» **Your instructions**:
Write each entry again exactly as shown, but without the images it holds.

Stored data entries
_ _ _ _
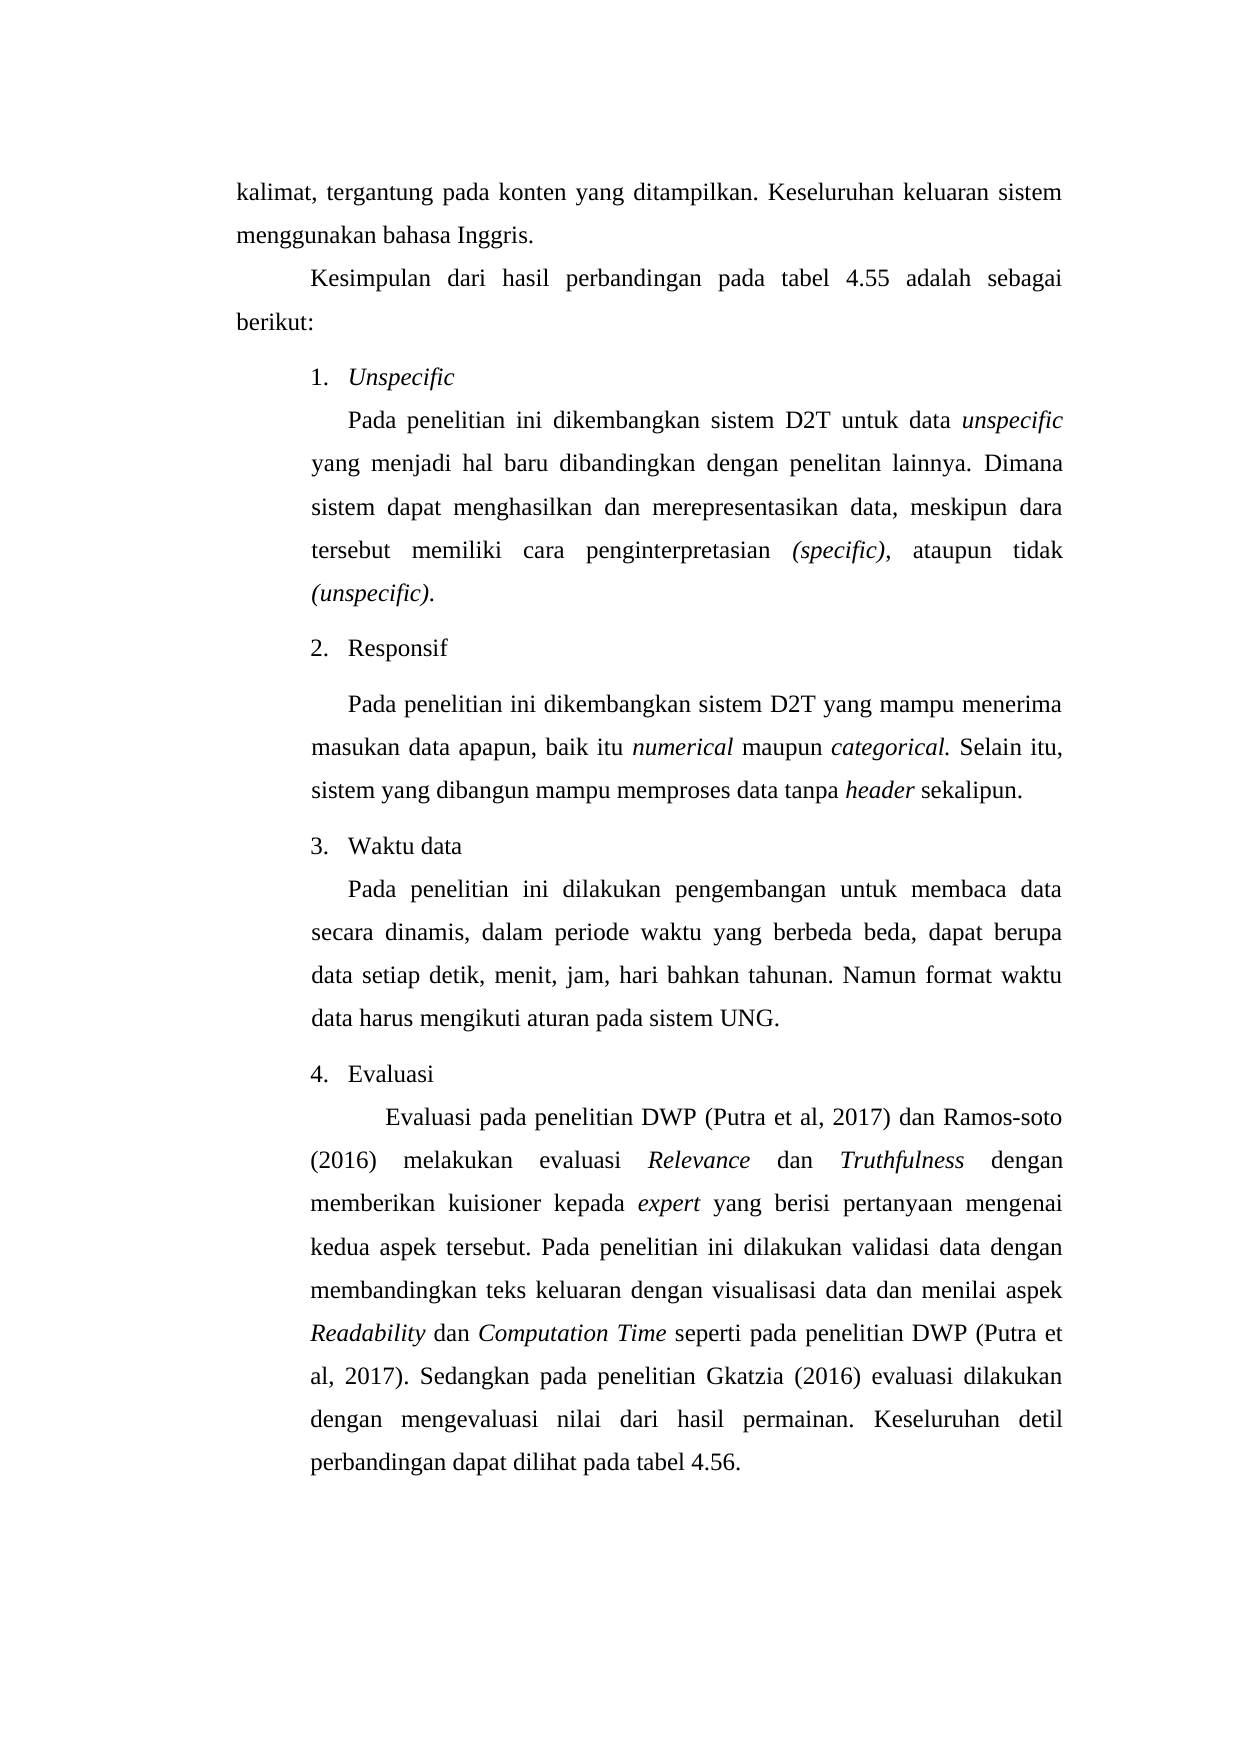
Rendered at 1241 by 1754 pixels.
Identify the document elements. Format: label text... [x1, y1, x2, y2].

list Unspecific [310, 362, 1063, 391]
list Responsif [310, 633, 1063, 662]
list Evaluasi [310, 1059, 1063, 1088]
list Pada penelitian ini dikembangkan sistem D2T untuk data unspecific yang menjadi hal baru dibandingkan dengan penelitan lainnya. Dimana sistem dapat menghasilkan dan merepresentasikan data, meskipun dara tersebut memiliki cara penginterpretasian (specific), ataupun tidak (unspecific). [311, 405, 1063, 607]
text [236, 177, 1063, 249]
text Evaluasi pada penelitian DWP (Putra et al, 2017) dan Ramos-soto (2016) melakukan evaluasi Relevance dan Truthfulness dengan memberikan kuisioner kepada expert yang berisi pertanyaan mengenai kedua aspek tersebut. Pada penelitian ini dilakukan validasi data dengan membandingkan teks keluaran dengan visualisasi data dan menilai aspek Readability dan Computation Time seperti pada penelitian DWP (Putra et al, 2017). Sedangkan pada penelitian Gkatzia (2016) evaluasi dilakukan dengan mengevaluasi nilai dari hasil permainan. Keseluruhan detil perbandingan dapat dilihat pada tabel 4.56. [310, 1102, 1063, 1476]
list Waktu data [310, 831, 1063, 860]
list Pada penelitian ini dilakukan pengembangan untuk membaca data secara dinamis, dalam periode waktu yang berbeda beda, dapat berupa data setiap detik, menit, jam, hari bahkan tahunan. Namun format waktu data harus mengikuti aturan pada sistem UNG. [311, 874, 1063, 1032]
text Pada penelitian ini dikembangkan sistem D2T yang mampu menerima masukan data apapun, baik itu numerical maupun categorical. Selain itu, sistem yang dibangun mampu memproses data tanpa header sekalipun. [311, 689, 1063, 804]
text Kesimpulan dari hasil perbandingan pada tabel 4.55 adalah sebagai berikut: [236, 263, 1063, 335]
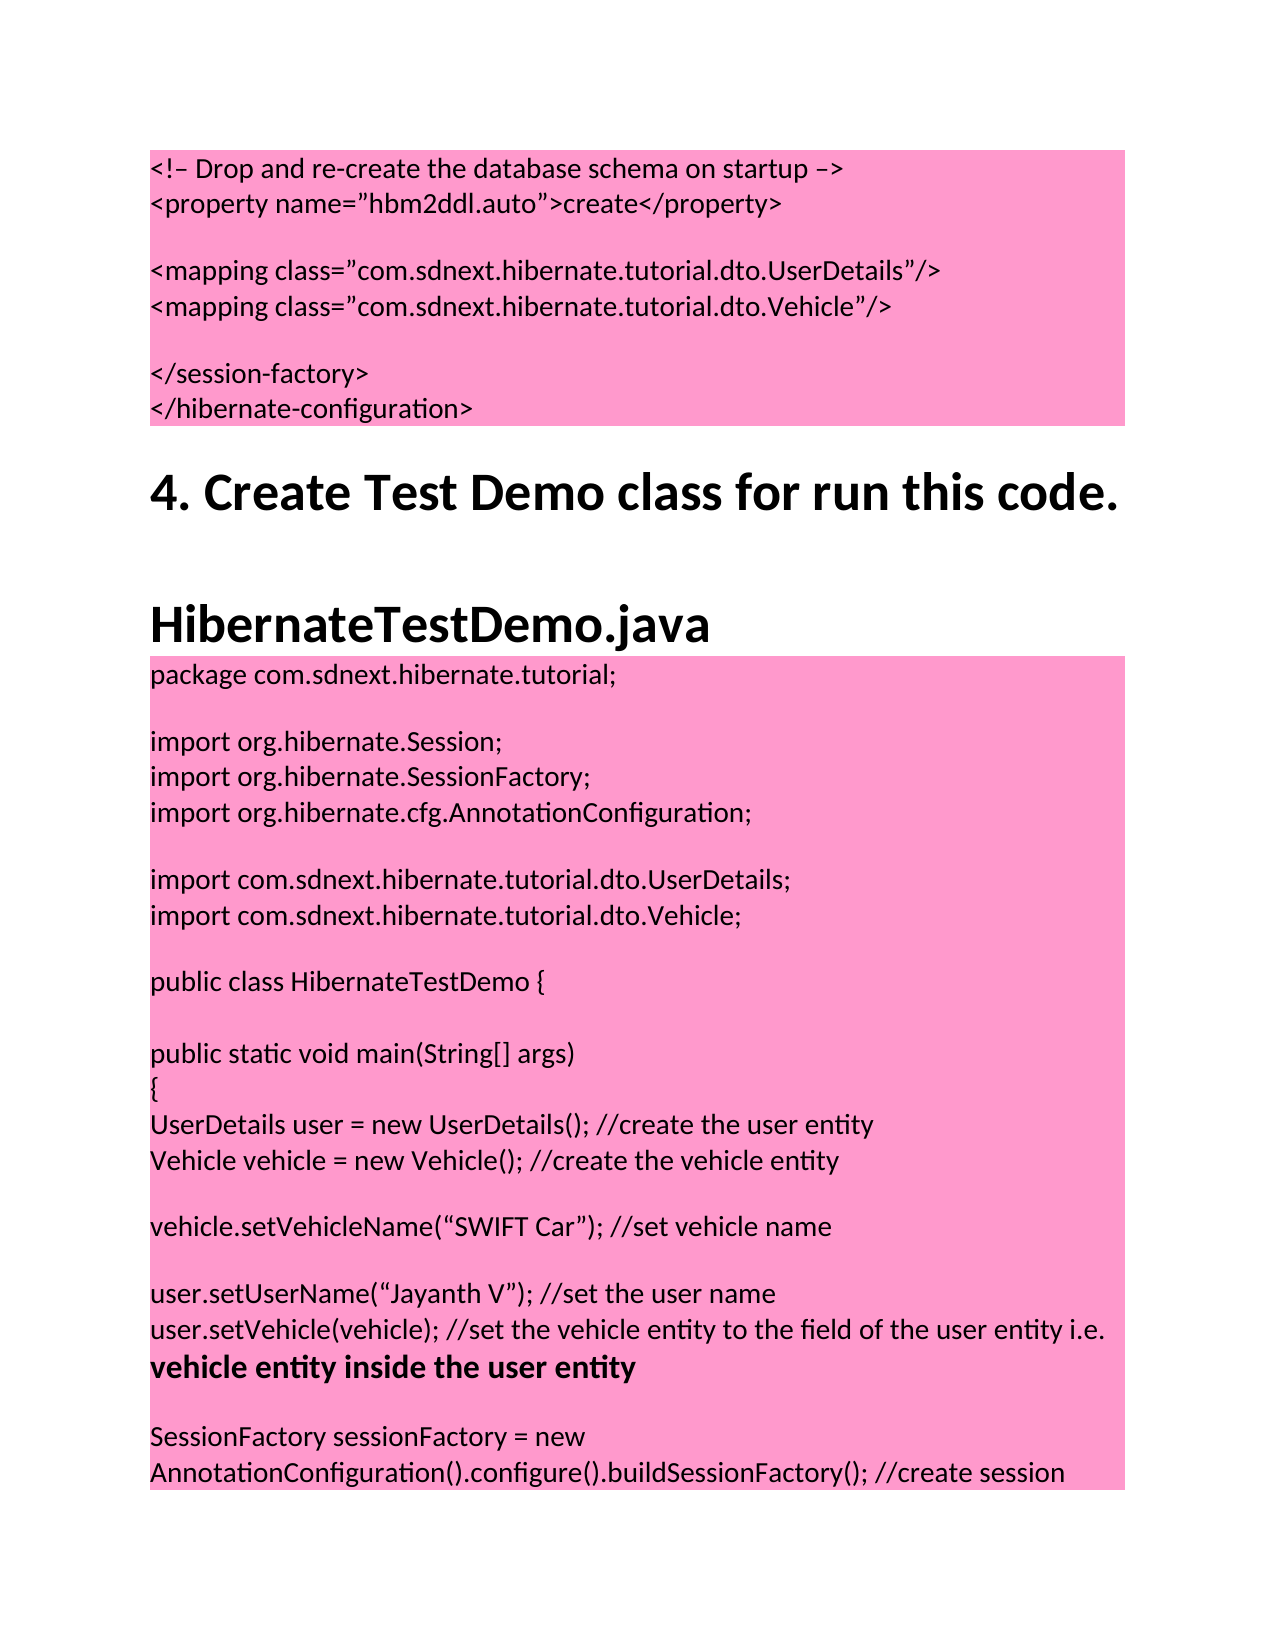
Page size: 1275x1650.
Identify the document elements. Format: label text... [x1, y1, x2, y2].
_ _ _ _
» **Solution**:
Rendered at 1241 by 1754 pixels.
Identify the document elements. Format: label text... [x1, y1, x2, y2].

list Unspecific [310, 362, 1063, 391]
list Responsif [310, 633, 1063, 662]
list Evaluasi [310, 1059, 1063, 1088]
list Pada penelitian ini dikembangkan sistem D2T untuk data unspecific yang menjadi hal baru dibandingkan dengan penelitan lainnya. Dimana sistem dapat menghasilkan dan merepresentasikan data, meskipun dara tersebut memiliki cara penginterpretasian (specific), ataupun tidak (unspecific). [311, 405, 1063, 607]
text [236, 177, 1063, 249]
text Evaluasi pada penelitian DWP (Putra et al, 2017) dan Ramos-soto (2016) melakukan evaluasi Relevance dan Truthfulness dengan memberikan kuisioner kepada expert yang berisi pertanyaan mengenai kedua aspek tersebut. Pada penelitian ini dilakukan validasi data dengan membandingkan teks keluaran dengan visualisasi data dan menilai aspek Readability dan Computation Time seperti pada penelitian DWP (Putra et al, 2017). Sedangkan pada penelitian Gkatzia (2016) evaluasi dilakukan dengan mengevaluasi nilai dari hasil permainan. Keseluruhan detil perbandingan dapat dilihat pada tabel 4.56. [310, 1102, 1063, 1476]
list Waktu data [310, 831, 1063, 860]
list Pada penelitian ini dilakukan pengembangan untuk membaca data secara dinamis, dalam periode waktu yang berbeda beda, dapat berupa data setiap detik, menit, jam, hari bahkan tahunan. Namun format waktu data harus mengikuti aturan pada sistem UNG. [311, 874, 1063, 1032]
text Pada penelitian ini dikembangkan sistem D2T yang mampu menerima masukan data apapun, baik itu numerical maupun categorical. Selain itu, sistem yang dibangun mampu memproses data tanpa header sekalipun. [311, 689, 1063, 804]
text Kesimpulan dari hasil perbandingan pada tabel 4.55 adalah sebagai berikut: [236, 263, 1063, 335]
Page size: 1275x1650.
Identify the document elements. Format: label text... [x1, y1, x2, y2].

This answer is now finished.